Değer Yayınları Ürün Müdürü İsmail İzinli de Doğru gibi
karekodun bandrol fiyatlarını yüzde 30 artırdığını, bunun harcamalarını menfi etkilediğini söyledi. TİMAŞ Genel Müdürü Osman Okçu ise "İnce kitaplar çok basılıyor, bunlara bandrolün yapıştırılmasının masraflı ve sorunlu olduğu aşikâr." ifadesini kullandı.
Kültür ve
Turizm Bakanlığı, 2012 Ocak ayından bu yana kitaplarda karekod uyguluyor.

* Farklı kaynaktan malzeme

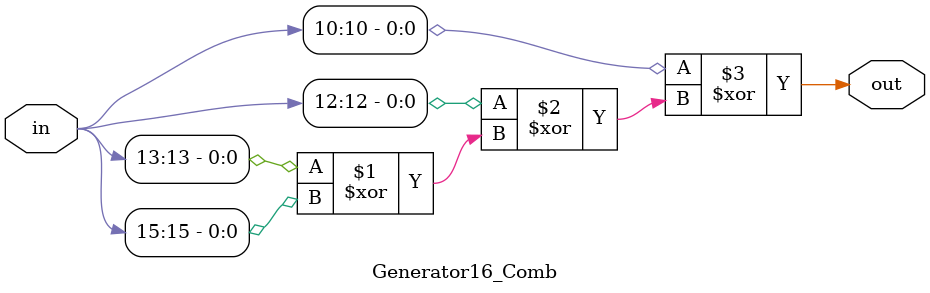
<source format=v>
`timescale 1ns / 1ps

module Generator16_Comb(in, out);
input [15:0] in; //16, 14, 13, 11 Bits Respectively
output out;

assign out = in[10]^(in[12]^(in[13]^in[15])); //New Bit Generate

endmodule

</source>
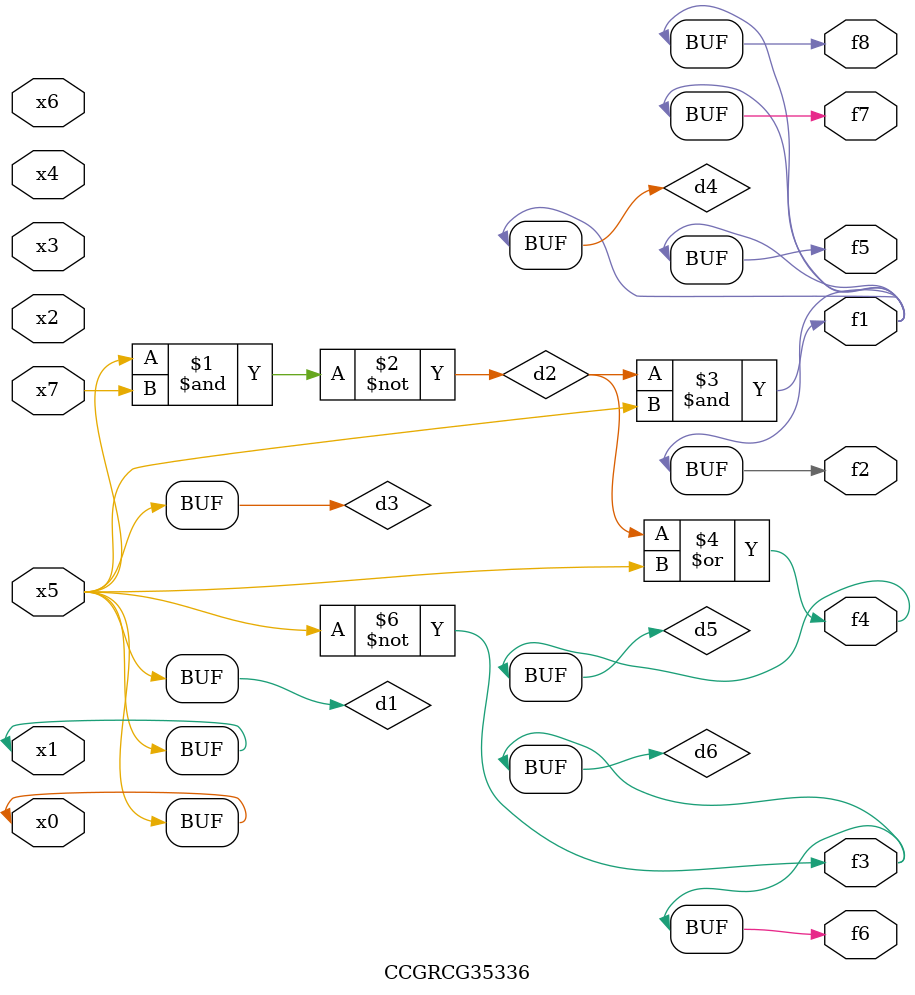
<source format=v>
module CCGRCG35336(
	input x0, x1, x2, x3, x4, x5, x6, x7,
	output f1, f2, f3, f4, f5, f6, f7, f8
);

	wire d1, d2, d3, d4, d5, d6;

	buf (d1, x0, x5);
	nand (d2, x5, x7);
	buf (d3, x0, x1);
	and (d4, d2, d3);
	or (d5, d2, d3);
	nor (d6, d1, d3);
	assign f1 = d4;
	assign f2 = d4;
	assign f3 = d6;
	assign f4 = d5;
	assign f5 = d4;
	assign f6 = d6;
	assign f7 = d4;
	assign f8 = d4;
endmodule

</source>
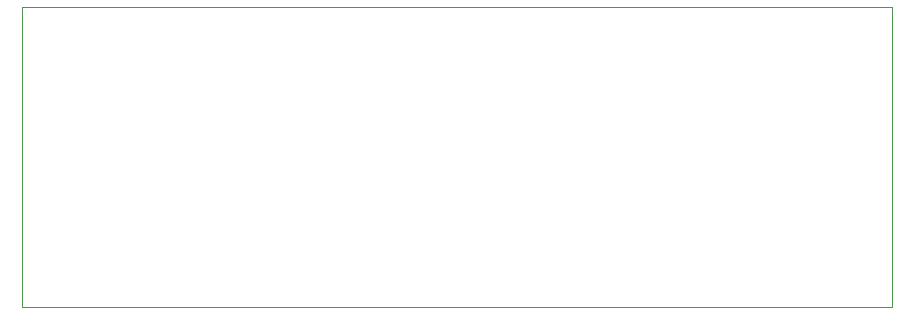
<source format=gbr>
G04 #@! TF.GenerationSoftware,KiCad,Pcbnew,(5.1.5)-3*
G04 #@! TF.CreationDate,2020-05-02T00:05:06+08:00*
G04 #@! TF.ProjectId,uartIsolator,75617274-4973-46f6-9c61-746f722e6b69,rev?*
G04 #@! TF.SameCoordinates,Original*
G04 #@! TF.FileFunction,Profile,NP*
%FSLAX46Y46*%
G04 Gerber Fmt 4.6, Leading zero omitted, Abs format (unit mm)*
G04 Created by KiCad (PCBNEW (5.1.5)-3) date 2020-05-02 00:05:06*
%MOMM*%
%LPD*%
G04 APERTURE LIST*
%ADD10C,0.050000*%
G04 APERTURE END LIST*
D10*
X134620000Y-83820000D02*
X134620000Y-58420000D01*
X135890000Y-83820000D02*
X134620000Y-83820000D01*
X208280000Y-83820000D02*
X135890000Y-83820000D01*
X208280000Y-58420000D02*
X208280000Y-83820000D01*
X134620000Y-58420000D02*
X208280000Y-58420000D01*
M02*

</source>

Korsanın önüne geçme, yayıncıların
ürünlerini matbaadan dağıtıma, okura dek takip edebilmelerini amaçlayan
model, el terminalleri ile ana sisteme bağlanılıp online olarak bütün verilerin toplanmasına imkan tanıyor. Böylece kitaplarda bulunan karekod okunarak onun sahte olup olmadığı, eserin doğru olup olmadığı anlaşılabiliyor. Yayıncılar, karekoddan memnun olmakla birlikte giderlerini artırmasından şikâyetçi. BASBAYBİR Başkanı Hüseyin Doğru, bu çerçeveden bakıldığında karekod uygulamasının sektöre yararının olmadığını düşünüyor. Karekod konusundaki bir diğer iddia da korsancıların
Kültür ve Turizm Bakanlığı'na başvurup bandrol aldığı yönünde.